Work to do: Change "One pupil" to "A classmate" throughout the records below, and write out all their lines again with everything else untouched. Leave out the pictures.

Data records
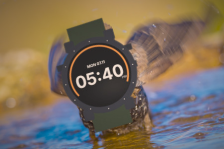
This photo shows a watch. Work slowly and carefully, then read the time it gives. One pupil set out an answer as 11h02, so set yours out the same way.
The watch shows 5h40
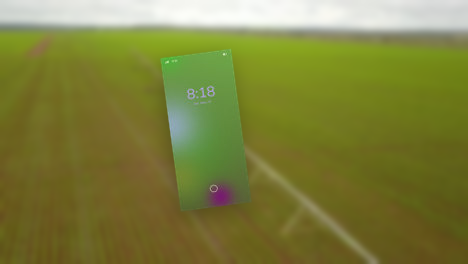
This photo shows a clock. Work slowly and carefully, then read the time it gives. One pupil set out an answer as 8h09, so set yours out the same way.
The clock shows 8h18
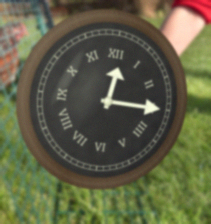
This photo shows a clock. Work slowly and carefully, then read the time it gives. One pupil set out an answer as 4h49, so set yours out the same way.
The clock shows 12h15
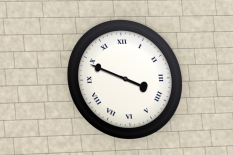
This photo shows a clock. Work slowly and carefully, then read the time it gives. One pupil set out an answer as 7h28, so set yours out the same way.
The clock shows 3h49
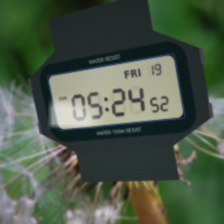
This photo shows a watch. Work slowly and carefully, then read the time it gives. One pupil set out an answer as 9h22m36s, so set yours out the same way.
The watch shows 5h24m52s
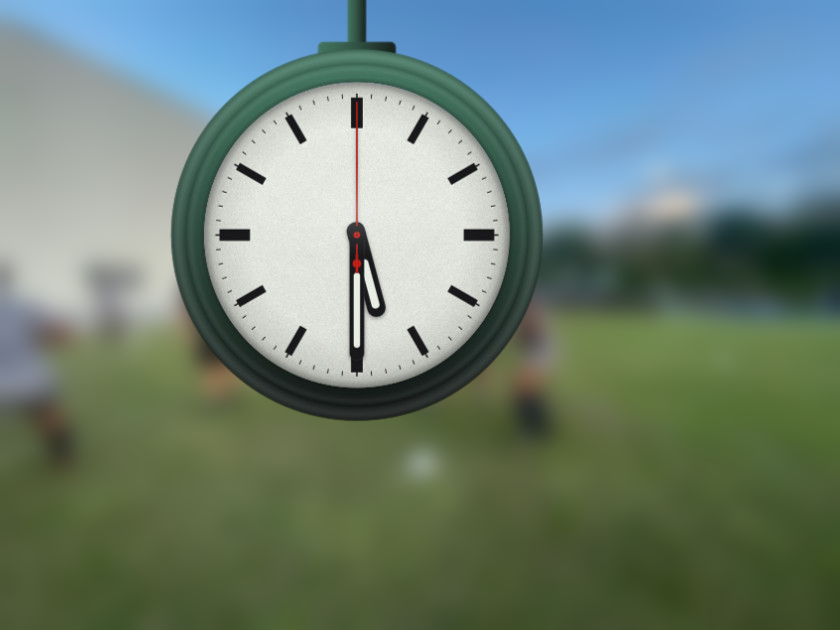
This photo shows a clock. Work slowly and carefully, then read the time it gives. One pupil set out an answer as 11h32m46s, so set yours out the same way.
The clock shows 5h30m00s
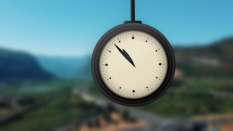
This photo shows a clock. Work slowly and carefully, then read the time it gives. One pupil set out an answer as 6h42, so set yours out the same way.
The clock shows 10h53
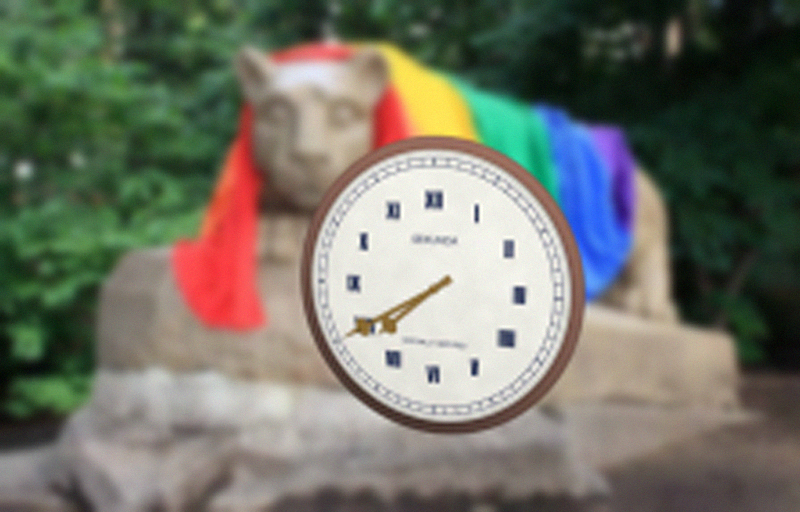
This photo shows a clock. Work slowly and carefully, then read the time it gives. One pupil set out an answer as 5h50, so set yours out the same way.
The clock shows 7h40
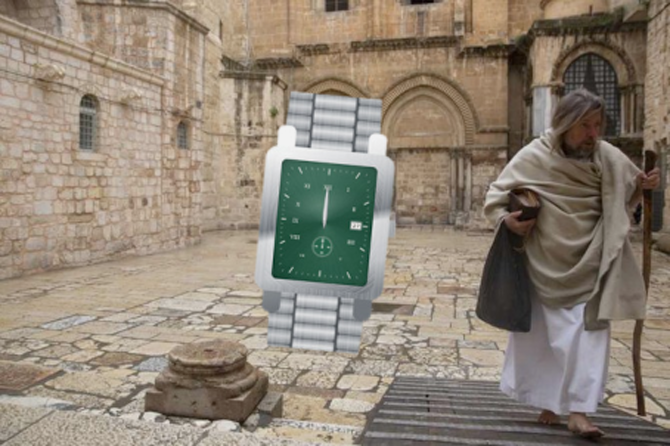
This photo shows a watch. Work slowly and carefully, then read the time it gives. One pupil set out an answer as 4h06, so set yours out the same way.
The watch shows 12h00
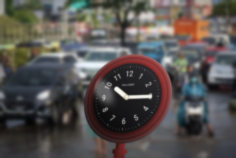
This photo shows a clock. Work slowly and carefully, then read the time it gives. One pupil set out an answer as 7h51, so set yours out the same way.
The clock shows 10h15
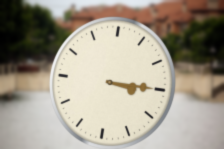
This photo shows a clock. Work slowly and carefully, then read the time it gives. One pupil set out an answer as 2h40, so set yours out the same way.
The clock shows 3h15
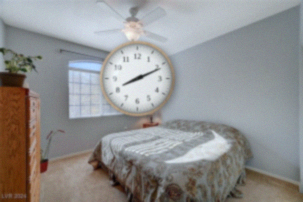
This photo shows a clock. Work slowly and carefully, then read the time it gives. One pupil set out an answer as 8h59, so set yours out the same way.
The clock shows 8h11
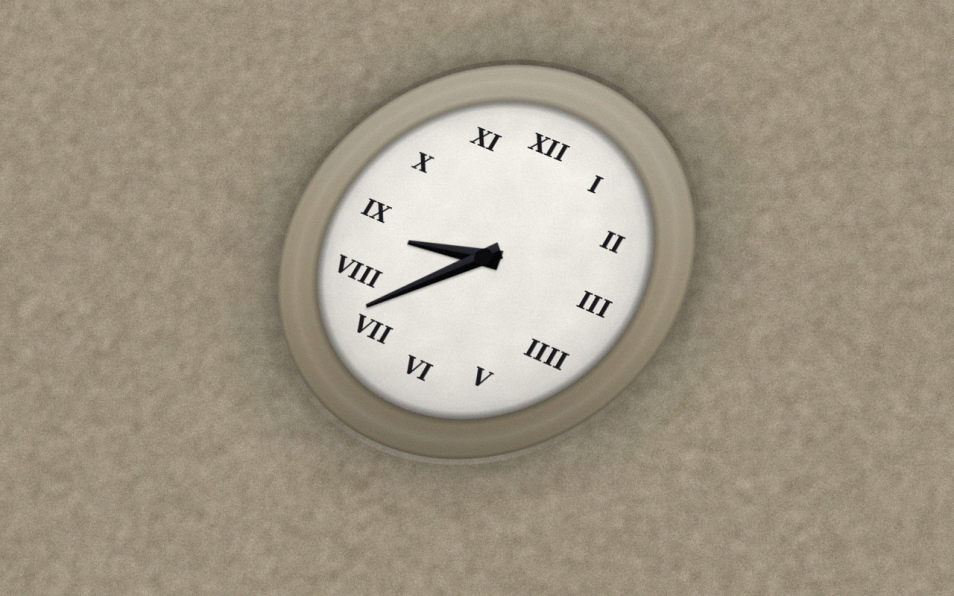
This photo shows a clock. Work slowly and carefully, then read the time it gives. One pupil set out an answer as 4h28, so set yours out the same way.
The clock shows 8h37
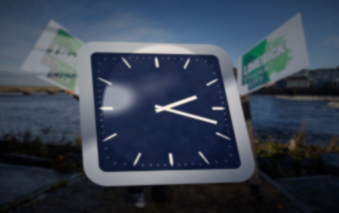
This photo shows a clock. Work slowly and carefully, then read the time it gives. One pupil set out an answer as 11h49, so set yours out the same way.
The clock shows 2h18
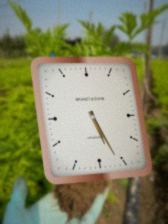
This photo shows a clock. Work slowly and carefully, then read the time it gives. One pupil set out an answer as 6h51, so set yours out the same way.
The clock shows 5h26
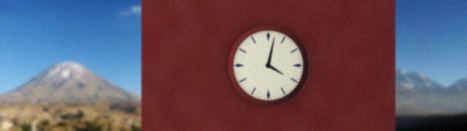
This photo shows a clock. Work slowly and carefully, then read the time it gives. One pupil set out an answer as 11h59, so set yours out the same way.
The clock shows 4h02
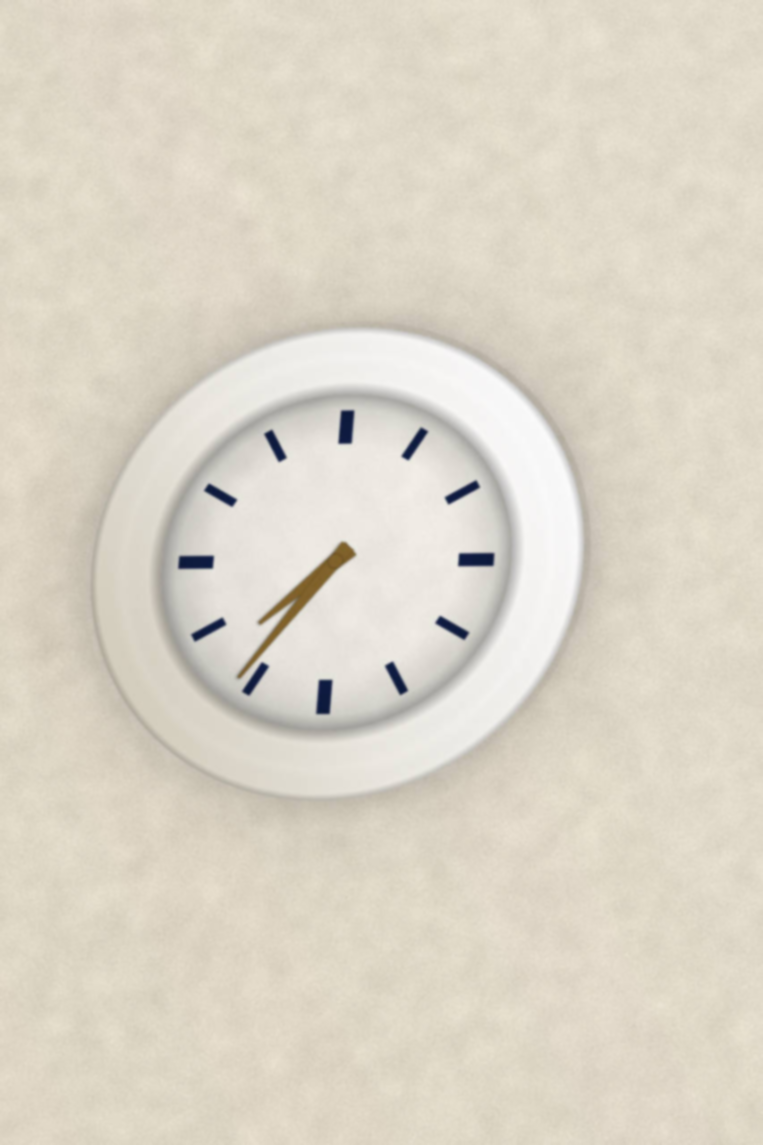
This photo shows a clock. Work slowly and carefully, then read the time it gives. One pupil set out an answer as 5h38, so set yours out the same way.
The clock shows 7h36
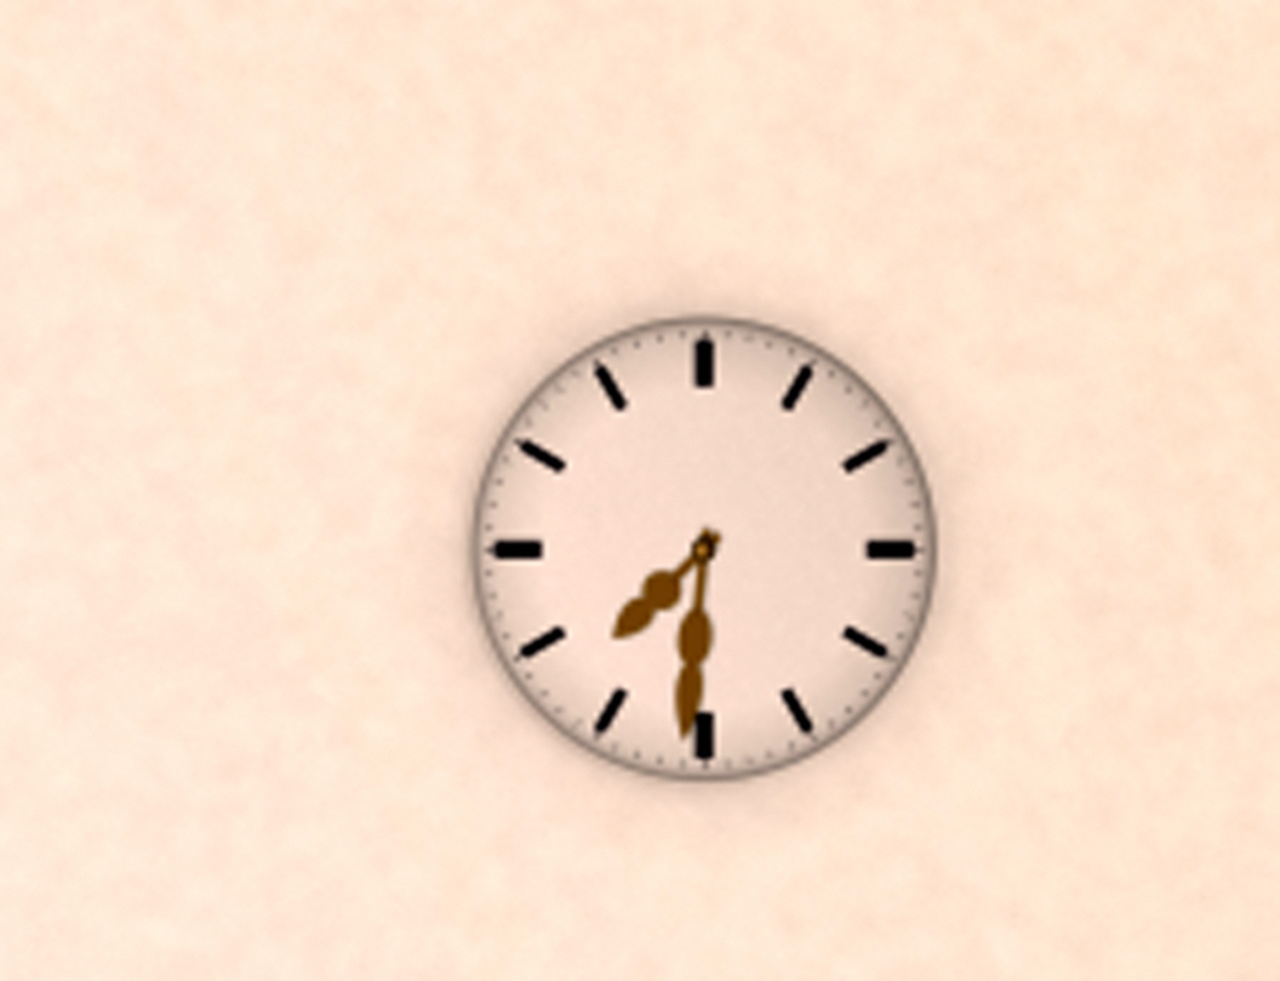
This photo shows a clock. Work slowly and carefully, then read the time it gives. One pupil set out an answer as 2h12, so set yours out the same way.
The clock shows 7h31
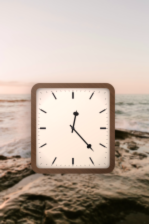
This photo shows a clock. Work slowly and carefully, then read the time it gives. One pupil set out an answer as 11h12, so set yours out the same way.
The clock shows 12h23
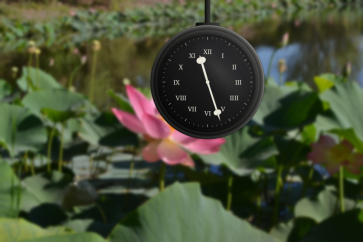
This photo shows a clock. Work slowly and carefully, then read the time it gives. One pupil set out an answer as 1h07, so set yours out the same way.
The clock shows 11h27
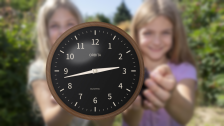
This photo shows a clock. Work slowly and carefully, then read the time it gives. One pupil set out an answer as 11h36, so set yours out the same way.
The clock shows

Solution below:
This photo shows a watch. Work slowly and carefully, then read the time it gives. A classmate set out an answer as 11h02, so set yours out the same way.
The watch shows 5h40
This photo shows a clock. Work slowly and carefully, then read the time it gives. A classmate set out an answer as 8h09, so set yours out the same way.
The clock shows 8h18
This photo shows a clock. Work slowly and carefully, then read the time it gives. A classmate set out an answer as 4h49, so set yours out the same way.
The clock shows 12h15
This photo shows a clock. Work slowly and carefully, then read the time it gives. A classmate set out an answer as 7h28, so set yours out the same way.
The clock shows 3h49
This photo shows a watch. Work slowly and carefully, then read the time it gives. A classmate set out an answer as 9h22m36s, so set yours out the same way.
The watch shows 5h24m52s
This photo shows a clock. Work slowly and carefully, then read the time it gives. A classmate set out an answer as 11h32m46s, so set yours out the same way.
The clock shows 5h30m00s
This photo shows a clock. Work slowly and carefully, then read the time it gives. A classmate set out an answer as 6h42, so set yours out the same way.
The clock shows 10h53
This photo shows a clock. Work slowly and carefully, then read the time it gives. A classmate set out an answer as 5h50, so set yours out the same way.
The clock shows 7h40
This photo shows a watch. Work slowly and carefully, then read the time it gives. A classmate set out an answer as 4h06, so set yours out the same way.
The watch shows 12h00
This photo shows a clock. Work slowly and carefully, then read the time it gives. A classmate set out an answer as 7h51, so set yours out the same way.
The clock shows 10h15
This photo shows a clock. Work slowly and carefully, then read the time it gives. A classmate set out an answer as 2h40, so set yours out the same way.
The clock shows 3h15
This photo shows a clock. Work slowly and carefully, then read the time it gives. A classmate set out an answer as 8h59, so set yours out the same way.
The clock shows 8h11
This photo shows a clock. Work slowly and carefully, then read the time it gives. A classmate set out an answer as 4h28, so set yours out the same way.
The clock shows 8h37
This photo shows a clock. Work slowly and carefully, then read the time it gives. A classmate set out an answer as 11h49, so set yours out the same way.
The clock shows 2h18
This photo shows a clock. Work slowly and carefully, then read the time it gives. A classmate set out an answer as 6h51, so set yours out the same way.
The clock shows 5h26
This photo shows a clock. Work slowly and carefully, then read the time it gives. A classmate set out an answer as 11h59, so set yours out the same way.
The clock shows 4h02
This photo shows a clock. Work slowly and carefully, then read the time it gives. A classmate set out an answer as 5h38, so set yours out the same way.
The clock shows 7h36
This photo shows a clock. Work slowly and carefully, then read the time it gives. A classmate set out an answer as 2h12, so set yours out the same way.
The clock shows 7h31
This photo shows a clock. Work slowly and carefully, then read the time it gives. A classmate set out an answer as 11h12, so set yours out the same way.
The clock shows 12h23
This photo shows a clock. Work slowly and carefully, then read the time it gives. A classmate set out an answer as 1h07, so set yours out the same way.
The clock shows 11h27
This photo shows a clock. Work slowly and carefully, then read the time it gives. A classmate set out an answer as 11h36, so set yours out the same way.
The clock shows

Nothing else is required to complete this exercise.